Fajar menuturkan, seni cetak bagi Mahesa awalnya difokuskan pada fungsi seni dalam ranah artistik yaitu sarana berekspresi dan aktualisasi diri. Dalam perjalanannya, celah pada proses kreatif dalam berkarya seni cetak grafis Mahesa dinilai berpotensi menyalurkan kebutuhan sensorik dan motorik untuk dikembangkan.
“Mengacu pada piramida belajar Williams dan Shellenberger, Mahesa secara bertahap memenuhi kebutuhan sensoriknya agar kemudian terlatih, selanjutnya motorik hingga perseptual motoriknya,” ujarnya.
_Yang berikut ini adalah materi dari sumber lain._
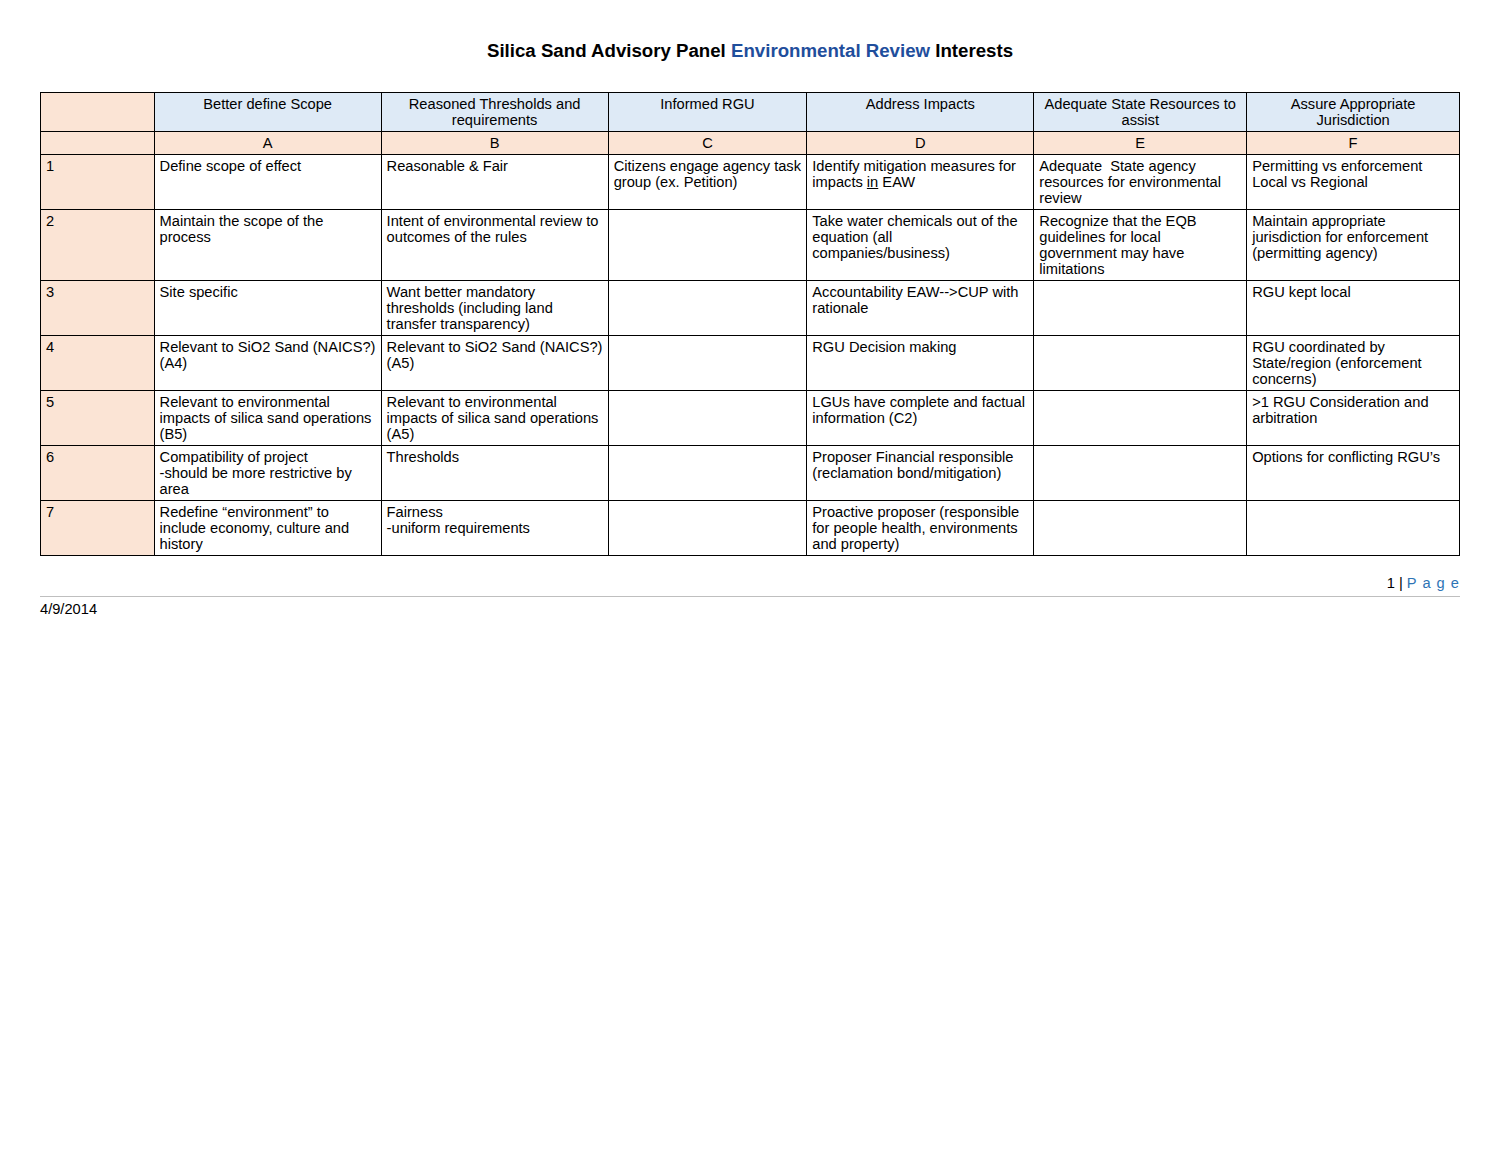Silica Sand Advisory Panel Environmental Review Interests
| | Better define Scope | Reasoned Thresholds and requirements | Informed RGU | Address Impacts | Adequate State Resources to assist | Assure Appropriate Jurisdiction |
| --- | --- | --- | --- | --- | --- | --- |
| | A | B | C | D | E | F |
| 1 | Define scope of effect | Reasonable & Fair | Citizens engage agency task group (ex. Petition) | Identify mitigation measures for impacts in EAW | Adequate State agency resources for environmental review | Permitting vs enforcement Local vs Regional |
| 2 | Maintain the scope of the process | Intent of environmental review to outcomes of the rules | | Take water chemicals out of the equation (all companies/business) | Recognize that the EQB guidelines for local government may have limitations | Maintain appropriate jurisdiction for enforcement (permitting agency) |
| 3 | Site specific | Want better mandatory thresholds (including land transfer transparency) | | Accountability EAW-->CUP with rationale | | RGU kept local |
| 4 | Relevant to SiO2 Sand (NAICS?) (A4) | Relevant to SiO2 Sand (NAICS?) (A5) | | RGU Decision making | | RGU coordinated by State/region (enforcement concerns) |
| 5 | Relevant to environmental impacts of silica sand operations (B5) | Relevant to environmental impacts of silica sand operations (A5) | | LGUs have complete and factual information (C2) | | >1 RGU Consideration and arbitration |
| 6 | Compatibility of project -should be more restrictive by area | Thresholds | | Proposer Financial responsible (reclamation bond/mitigation) | | Options for conflicting RGU’s |
| 7 | Redefine “environment” to include economy, culture and history | Fairness -uniform requirements | | Proactive proposer (responsible for people health, environments and property) | | |
1 | P a g e
4/9/2014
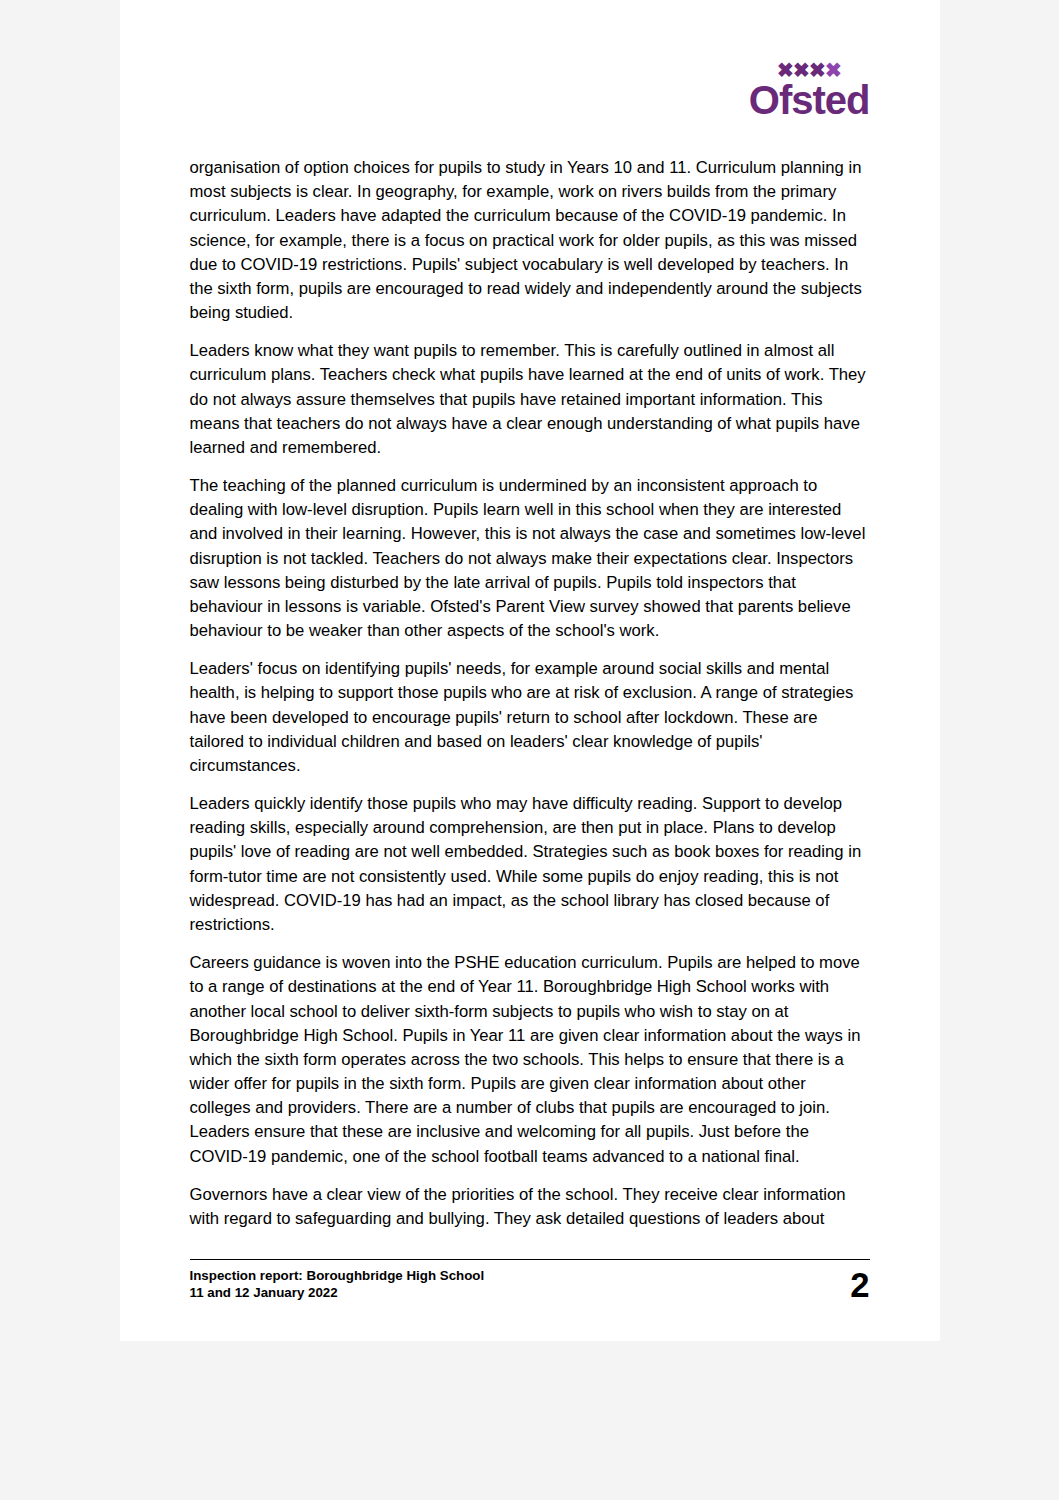✖✖✖✖
Ofsted
organisation of option choices for pupils to study in Years 10 and 11. Curriculum planning in most subjects is clear. In geography, for example, work on rivers builds from the primary curriculum. Leaders have adapted the curriculum because of the COVID-19 pandemic. In science, for example, there is a focus on practical work for older pupils, as this was missed due to COVID-19 restrictions. Pupils' subject vocabulary is well developed by teachers. In the sixth form, pupils are encouraged to read widely and independently around the subjects being studied.
Leaders know what they want pupils to remember. This is carefully outlined in almost all curriculum plans. Teachers check what pupils have learned at the end of units of work. They do not always assure themselves that pupils have retained important information. This means that teachers do not always have a clear enough understanding of what pupils have learned and remembered.
The teaching of the planned curriculum is undermined by an inconsistent approach to dealing with low-level disruption. Pupils learn well in this school when they are interested and involved in their learning. However, this is not always the case and sometimes low-level disruption is not tackled. Teachers do not always make their expectations clear. Inspectors saw lessons being disturbed by the late arrival of pupils. Pupils told inspectors that behaviour in lessons is variable. Ofsted's Parent View survey showed that parents believe behaviour to be weaker than other aspects of the school's work.
Leaders' focus on identifying pupils' needs, for example around social skills and mental health, is helping to support those pupils who are at risk of exclusion. A range of strategies have been developed to encourage pupils' return to school after lockdown. These are tailored to individual children and based on leaders' clear knowledge of pupils' circumstances.
Leaders quickly identify those pupils who may have difficulty reading. Support to develop reading skills, especially around comprehension, are then put in place. Plans to develop pupils' love of reading are not well embedded. Strategies such as book boxes for reading in form-tutor time are not consistently used. While some pupils do enjoy reading, this is not widespread. COVID-19 has had an impact, as the school library has closed because of restrictions.
Careers guidance is woven into the PSHE education curriculum. Pupils are helped to move to a range of destinations at the end of Year 11. Boroughbridge High School works with another local school to deliver sixth-form subjects to pupils who wish to stay on at Boroughbridge High School. Pupils in Year 11 are given clear information about the ways in which the sixth form operates across the two schools. This helps to ensure that there is a wider offer for pupils in the sixth form. Pupils are given clear information about other colleges and providers. There are a number of clubs that pupils are encouraged to join. Leaders ensure that these are inclusive and welcoming for all pupils. Just before the COVID-19 pandemic, one of the school football teams advanced to a national final.
Governors have a clear view of the priorities of the school. They receive clear information with regard to safeguarding and bullying. They ask detailed questions of leaders about
Inspection report: Boroughbridge High School
11 and 12 January 2022
2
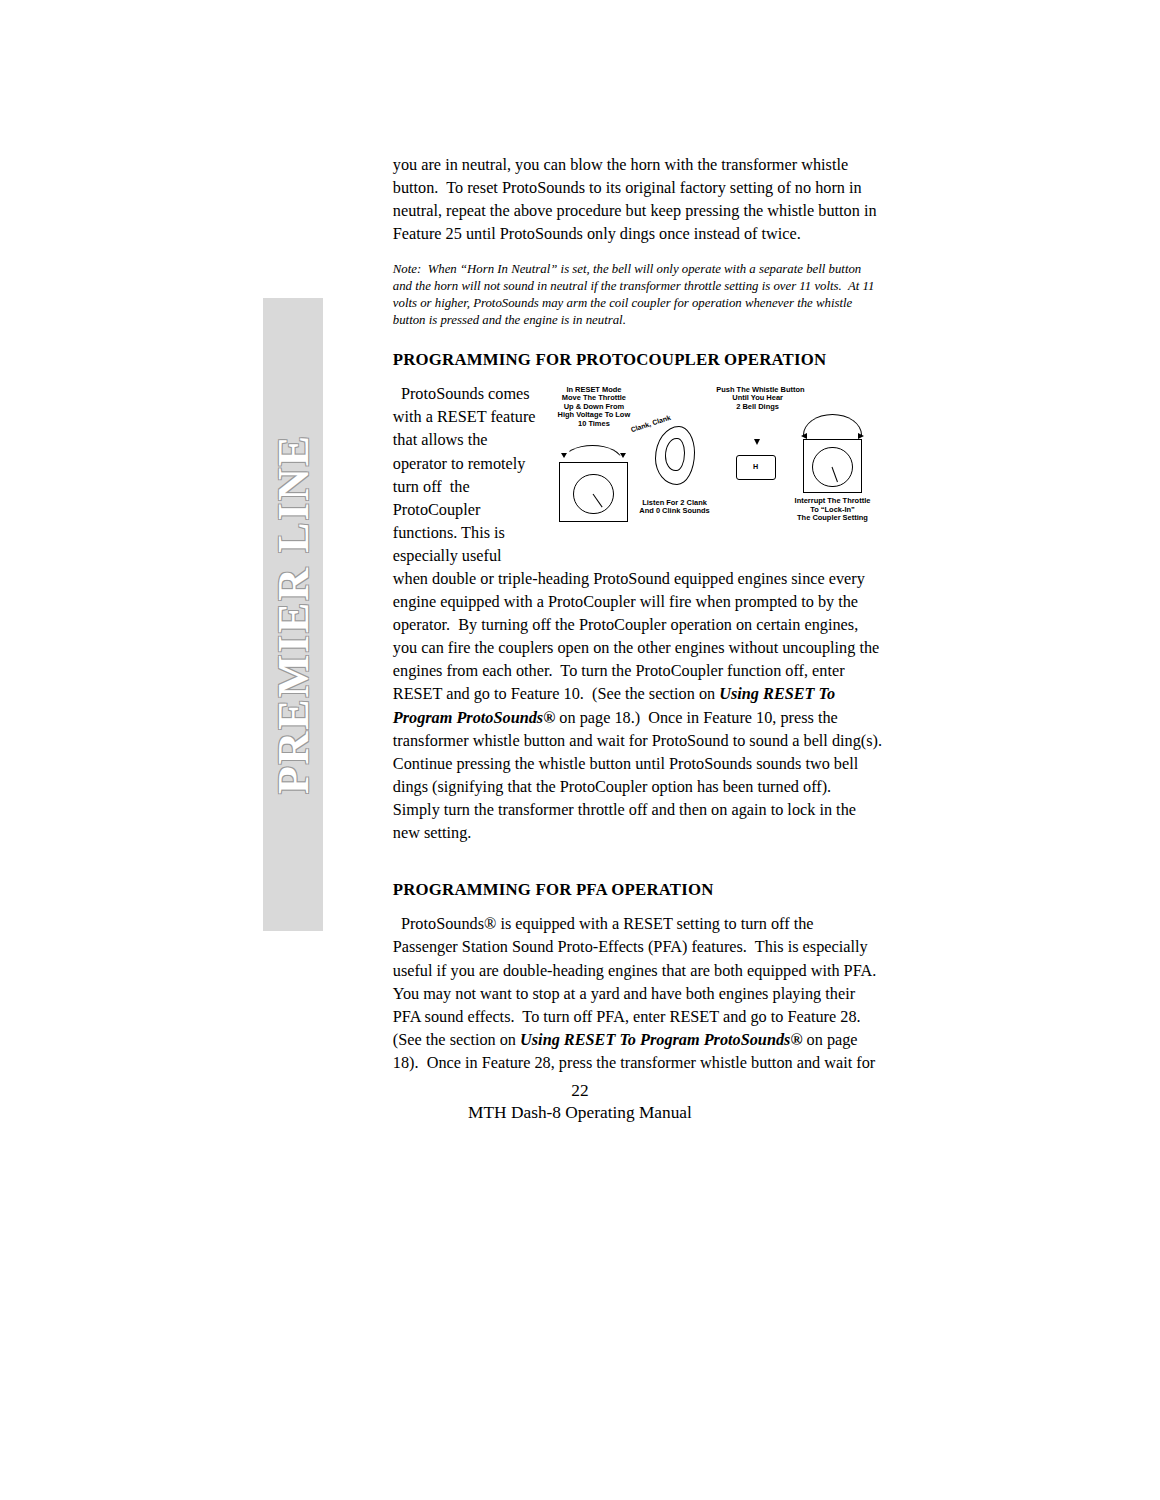PREMIER LINE
you are in neutral, you can blow the horn with the transformer whistle button. To reset ProtoSounds to its original factory setting of no horn in neutral, repeat the above procedure but keep pressing the whistle button in Feature 25 until ProtoSounds only dings once instead of twice.
Note: When “Horn In Neutral” is set, the bell will only operate with a separate bell button and the horn will not sound in neutral if the transformer throttle setting is over 11 volts. At 11 volts or higher, ProtoSounds may arm the coil coupler for operation whenever the whistle button is pressed and the engine is in neutral.
PROGRAMMING FOR PROTOCOUPLER OPERATION
In RESET Mode
Move The Throttle
Up & Down From
High Voltage To Low
10 Times
Clank, Clank
Listen For 2 Clank
And 0 Clink Sounds
Push The Whistle Button
Until You Hear
2 Bell Dings
Interrupt The Throttle
To “Lock-In”
The Coupler Setting
ProtoSounds comes with a RESET feature that allows the operator to remotely turn off the ProtoCoupler functions. This is especially useful when double or triple-heading ProtoSound equipped engines since every engine equipped with a ProtoCoupler will fire when prompted to by the operator. By turning off the ProtoCoupler operation on certain engines, you can fire the couplers open on the other engines without uncoupling the engines from each other. To turn the ProtoCoupler function off, enter RESET and go to Feature 10. (See the section on Using RESET To Program ProtoSounds® on page 18.) Once in Feature 10, press the transformer whistle button and wait for ProtoSound to sound a bell ding(s). Continue pressing the whistle button until ProtoSounds sounds two bell dings (signifying that the ProtoCoupler option has been turned off). Simply turn the transformer throttle off and then on again to lock in the new setting.
PROGRAMMING FOR PFA OPERATION
ProtoSounds® is equipped with a RESET setting to turn off the Passenger Station Sound Proto-Effects (PFA) features. This is especially useful if you are double-heading engines that are both equipped with PFA. You may not want to stop at a yard and have both engines playing their PFA sound effects. To turn off PFA, enter RESET and go to Feature 28. (See the section on Using RESET To Program ProtoSounds® on page 18). Once in Feature 28, press the transformer whistle button and wait for
22 MTH Dash-8 Operating Manual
Di awal, Mahesa dikenalkan dengan basah tekstur dari cat hingga mengontrol agar sapuan cat tidak keluar dari bidang plat secara bertahap. Sembari dilatih, Mahesa juga diberi instruksi sederhana seperti mengeringkan hasil cetakan hingga mencuci dan merapikan kembali alat yang telah digunakan.
Khusus dalam ranah kekaryaan, kata Fajar, teknik yang digunakan dalam pengerjaan cetak grafis oleh Mahesa sejauh ini adalah monoprint dan silkscreen atau cetak sablon. Selain memanfaatkan media paling umum dalam teknik cetak grafis, Mahesa juga dikenalkan media lain seperti kain dalam bentuk barang pakai seperti kaos dan masker scuba agar Mahesa lebih merasa memiliki hasil karya buatan tangannya yang selanjutnya ia bisa gunakan sehari-hari.
Fajar menjelaskan, monoprint dipilih karena tergolong pada teknik cetak grafis yang cukup mudah untuk dikerjakan. Selain mudah, batasan dalam ranah eksplorasi pun dalam teknik ini tergolong minim, artinya Mahesa dapat leluasa bermain dengan warna, bentuk, atau bahkan memanfaatkan benda temuan sehari-hari untuk digunakan saat berkreasi.
Silkscreen atau cetak sablon sejauh ini dipraktikkan oleh Mahesa dalam rangka mengasah kemampuan motorik kasarnya.
“Hingga hari ini, Mahesa terus berkarya menggunakan seni cetak ini dengan perlengkapan yang memadai di rumahnya. Aktifitas ini telah menjadi kebutuhan bagi Mahesa yang wajib untuk dipenuhi,” kata Fajar.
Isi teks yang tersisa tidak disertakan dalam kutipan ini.